> _WORK REQUIRED_:
Please filter the listing for the string "Количество" and copy each matching line.

> _SOURCE RECORDS_:
===============
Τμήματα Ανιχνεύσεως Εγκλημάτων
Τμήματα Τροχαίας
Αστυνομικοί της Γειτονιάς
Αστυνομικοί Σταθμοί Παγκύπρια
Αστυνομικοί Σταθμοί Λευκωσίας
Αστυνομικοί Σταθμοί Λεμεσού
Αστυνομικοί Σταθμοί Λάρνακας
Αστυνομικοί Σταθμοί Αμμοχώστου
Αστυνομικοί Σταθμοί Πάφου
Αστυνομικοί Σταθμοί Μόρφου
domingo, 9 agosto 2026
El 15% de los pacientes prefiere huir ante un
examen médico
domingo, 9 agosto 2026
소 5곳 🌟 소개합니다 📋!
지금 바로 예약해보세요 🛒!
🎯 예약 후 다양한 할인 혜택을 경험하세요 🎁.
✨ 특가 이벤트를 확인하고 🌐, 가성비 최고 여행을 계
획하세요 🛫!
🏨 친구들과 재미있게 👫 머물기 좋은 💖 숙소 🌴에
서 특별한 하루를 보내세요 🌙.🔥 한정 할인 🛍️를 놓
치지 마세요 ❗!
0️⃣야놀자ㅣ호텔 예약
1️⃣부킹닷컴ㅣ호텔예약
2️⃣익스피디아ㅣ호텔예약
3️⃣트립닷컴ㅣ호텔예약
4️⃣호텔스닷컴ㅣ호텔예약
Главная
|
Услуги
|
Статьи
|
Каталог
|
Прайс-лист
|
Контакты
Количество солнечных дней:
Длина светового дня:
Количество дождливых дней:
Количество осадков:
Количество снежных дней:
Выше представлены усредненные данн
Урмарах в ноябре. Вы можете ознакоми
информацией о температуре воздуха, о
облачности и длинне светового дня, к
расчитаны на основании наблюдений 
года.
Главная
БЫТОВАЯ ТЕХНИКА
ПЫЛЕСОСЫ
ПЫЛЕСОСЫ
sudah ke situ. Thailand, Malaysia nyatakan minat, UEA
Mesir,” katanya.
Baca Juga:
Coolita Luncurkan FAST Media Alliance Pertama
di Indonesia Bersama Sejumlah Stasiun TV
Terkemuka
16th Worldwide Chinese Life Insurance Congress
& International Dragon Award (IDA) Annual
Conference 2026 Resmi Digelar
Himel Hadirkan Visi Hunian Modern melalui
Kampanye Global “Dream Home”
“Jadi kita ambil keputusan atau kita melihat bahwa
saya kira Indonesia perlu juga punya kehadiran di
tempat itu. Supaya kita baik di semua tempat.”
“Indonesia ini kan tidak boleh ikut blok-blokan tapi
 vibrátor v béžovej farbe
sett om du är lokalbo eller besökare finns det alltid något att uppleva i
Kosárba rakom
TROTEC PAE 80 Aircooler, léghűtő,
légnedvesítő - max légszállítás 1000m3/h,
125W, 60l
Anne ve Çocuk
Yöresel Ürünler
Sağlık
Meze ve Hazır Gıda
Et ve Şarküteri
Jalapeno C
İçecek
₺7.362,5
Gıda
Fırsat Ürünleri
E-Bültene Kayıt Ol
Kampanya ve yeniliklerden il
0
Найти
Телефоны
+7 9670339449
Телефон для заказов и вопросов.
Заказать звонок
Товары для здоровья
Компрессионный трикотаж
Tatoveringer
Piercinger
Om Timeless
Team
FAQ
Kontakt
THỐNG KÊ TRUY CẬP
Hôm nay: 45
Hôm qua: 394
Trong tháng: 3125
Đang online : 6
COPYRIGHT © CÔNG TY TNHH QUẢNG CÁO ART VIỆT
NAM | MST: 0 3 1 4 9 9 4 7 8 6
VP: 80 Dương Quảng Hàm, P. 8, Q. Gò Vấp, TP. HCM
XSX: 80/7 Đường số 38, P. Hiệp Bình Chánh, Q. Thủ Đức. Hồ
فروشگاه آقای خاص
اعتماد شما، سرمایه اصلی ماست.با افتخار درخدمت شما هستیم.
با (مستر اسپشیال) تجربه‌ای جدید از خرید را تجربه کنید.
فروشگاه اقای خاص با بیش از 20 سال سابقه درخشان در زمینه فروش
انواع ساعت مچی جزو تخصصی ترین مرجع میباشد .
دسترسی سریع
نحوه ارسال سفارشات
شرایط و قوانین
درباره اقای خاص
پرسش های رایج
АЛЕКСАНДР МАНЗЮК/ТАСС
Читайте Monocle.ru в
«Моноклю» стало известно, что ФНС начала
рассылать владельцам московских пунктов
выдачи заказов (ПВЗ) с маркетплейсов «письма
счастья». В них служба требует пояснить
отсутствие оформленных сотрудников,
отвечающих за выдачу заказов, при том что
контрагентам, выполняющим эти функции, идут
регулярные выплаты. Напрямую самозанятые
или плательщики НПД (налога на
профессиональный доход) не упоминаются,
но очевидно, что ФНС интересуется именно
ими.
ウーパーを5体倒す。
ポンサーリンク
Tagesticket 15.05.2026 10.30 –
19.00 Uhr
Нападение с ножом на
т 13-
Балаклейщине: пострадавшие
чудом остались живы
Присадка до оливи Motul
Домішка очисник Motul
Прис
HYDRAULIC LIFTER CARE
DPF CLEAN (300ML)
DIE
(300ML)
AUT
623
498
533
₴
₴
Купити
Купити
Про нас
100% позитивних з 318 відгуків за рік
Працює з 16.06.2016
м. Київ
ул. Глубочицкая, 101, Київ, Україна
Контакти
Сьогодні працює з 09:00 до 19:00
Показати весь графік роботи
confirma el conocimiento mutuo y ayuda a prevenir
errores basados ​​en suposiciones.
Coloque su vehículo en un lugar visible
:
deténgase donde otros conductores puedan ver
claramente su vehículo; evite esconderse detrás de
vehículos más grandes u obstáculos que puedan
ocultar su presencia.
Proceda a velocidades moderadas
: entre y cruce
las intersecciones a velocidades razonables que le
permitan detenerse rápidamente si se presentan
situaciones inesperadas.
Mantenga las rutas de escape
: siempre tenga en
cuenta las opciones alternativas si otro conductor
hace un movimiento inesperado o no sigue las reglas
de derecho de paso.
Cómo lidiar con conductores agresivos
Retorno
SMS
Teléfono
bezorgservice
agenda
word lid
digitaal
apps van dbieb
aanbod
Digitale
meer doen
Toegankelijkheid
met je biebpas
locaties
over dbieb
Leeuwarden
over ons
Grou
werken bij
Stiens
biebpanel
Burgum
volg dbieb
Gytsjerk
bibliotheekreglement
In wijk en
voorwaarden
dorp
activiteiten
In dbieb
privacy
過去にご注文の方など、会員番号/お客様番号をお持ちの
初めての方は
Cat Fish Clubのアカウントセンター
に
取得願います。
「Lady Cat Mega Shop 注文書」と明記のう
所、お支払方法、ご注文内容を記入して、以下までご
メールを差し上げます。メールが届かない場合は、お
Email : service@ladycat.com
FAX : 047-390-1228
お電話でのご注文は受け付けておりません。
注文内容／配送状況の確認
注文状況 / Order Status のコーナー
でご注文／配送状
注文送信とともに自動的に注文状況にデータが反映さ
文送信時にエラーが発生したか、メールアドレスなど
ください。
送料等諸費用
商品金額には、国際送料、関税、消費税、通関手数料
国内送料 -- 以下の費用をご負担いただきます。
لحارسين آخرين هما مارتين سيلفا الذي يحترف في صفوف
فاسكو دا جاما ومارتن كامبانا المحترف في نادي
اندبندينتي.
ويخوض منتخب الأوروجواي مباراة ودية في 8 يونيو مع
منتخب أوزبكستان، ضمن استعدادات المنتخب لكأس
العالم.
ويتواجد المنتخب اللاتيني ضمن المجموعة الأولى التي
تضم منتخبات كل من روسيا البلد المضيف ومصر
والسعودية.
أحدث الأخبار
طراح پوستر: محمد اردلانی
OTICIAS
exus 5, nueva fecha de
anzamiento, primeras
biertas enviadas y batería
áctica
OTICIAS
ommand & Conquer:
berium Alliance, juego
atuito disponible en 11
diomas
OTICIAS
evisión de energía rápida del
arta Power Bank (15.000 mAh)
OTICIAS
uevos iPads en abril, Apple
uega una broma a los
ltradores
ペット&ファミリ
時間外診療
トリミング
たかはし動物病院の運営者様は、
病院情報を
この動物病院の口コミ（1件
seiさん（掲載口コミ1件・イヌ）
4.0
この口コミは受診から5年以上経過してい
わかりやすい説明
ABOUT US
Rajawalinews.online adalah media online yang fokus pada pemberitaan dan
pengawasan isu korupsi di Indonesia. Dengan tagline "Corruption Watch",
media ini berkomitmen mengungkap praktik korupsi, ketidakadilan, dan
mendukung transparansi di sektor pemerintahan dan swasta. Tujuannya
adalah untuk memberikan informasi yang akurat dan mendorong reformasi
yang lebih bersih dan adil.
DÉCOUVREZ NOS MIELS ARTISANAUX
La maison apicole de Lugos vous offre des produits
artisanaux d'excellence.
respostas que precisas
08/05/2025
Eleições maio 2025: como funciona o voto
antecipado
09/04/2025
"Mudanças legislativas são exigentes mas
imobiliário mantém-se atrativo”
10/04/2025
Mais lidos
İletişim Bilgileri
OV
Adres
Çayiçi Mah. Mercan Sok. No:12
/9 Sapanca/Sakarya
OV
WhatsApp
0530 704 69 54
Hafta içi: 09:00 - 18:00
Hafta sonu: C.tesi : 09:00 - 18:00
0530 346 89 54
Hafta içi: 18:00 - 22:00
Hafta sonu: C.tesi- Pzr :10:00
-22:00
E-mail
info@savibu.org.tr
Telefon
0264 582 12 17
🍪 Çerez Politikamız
===============
> _RESPONSE_:
Количество солнечных дней:
Количество дождливых дней:
Количество осадков:
Количество снежных дней:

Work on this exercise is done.